• [What you will do]
Pull the text from each of the items below, copying every line word for word. Leave the pictures out.
[Records shown — start]
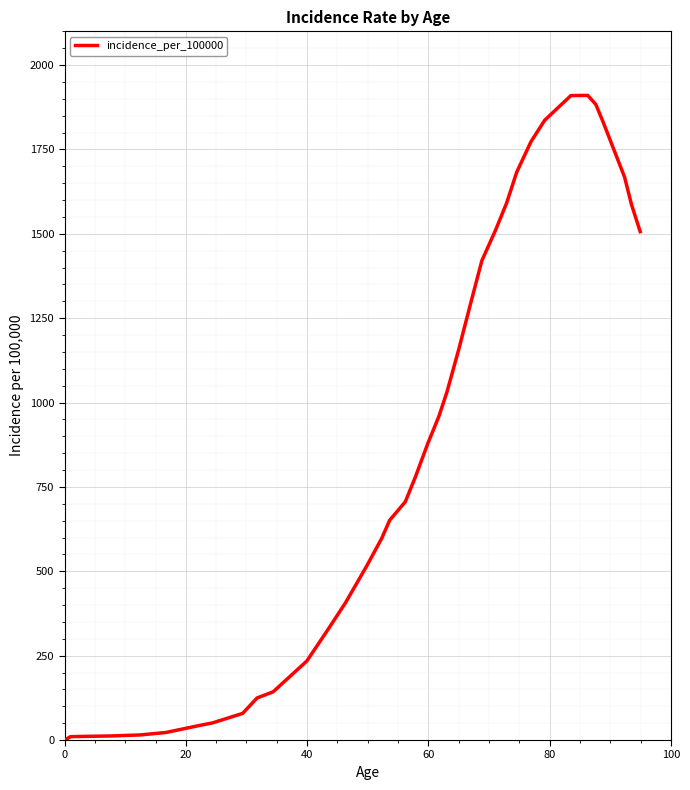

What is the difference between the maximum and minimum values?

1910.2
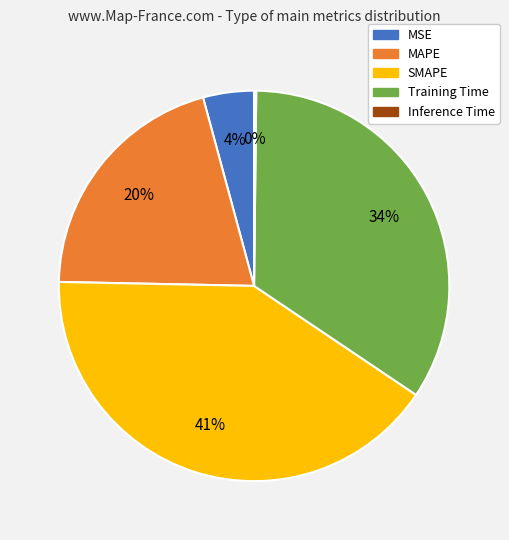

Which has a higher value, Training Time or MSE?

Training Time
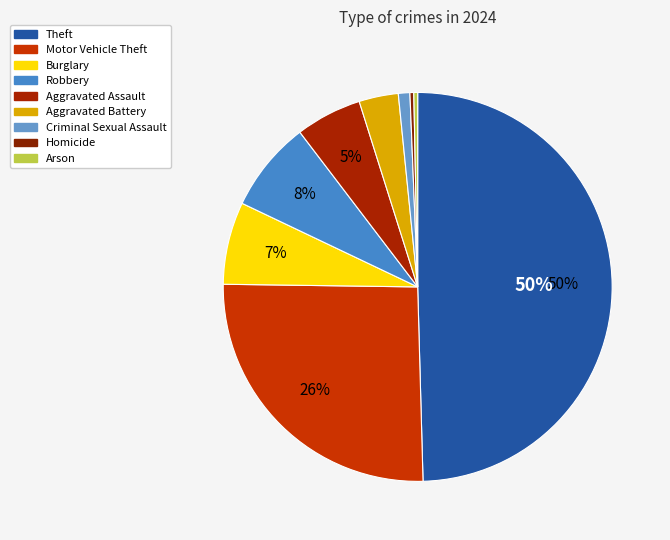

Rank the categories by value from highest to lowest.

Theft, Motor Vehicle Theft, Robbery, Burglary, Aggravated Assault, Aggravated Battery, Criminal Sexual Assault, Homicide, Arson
[Records shown — finish]
• [Written reply]
What is the difference between the maximum and minimum values?

1910.2

Which has a higher value, Training Time or MSE?

Training Time

Rank the categories by value from highest to lowest.

Theft, Motor Vehicle Theft, Robbery, Burglary, Aggravated Assault, Aggravated Battery, Criminal Sexual Assault, Homicide, Arson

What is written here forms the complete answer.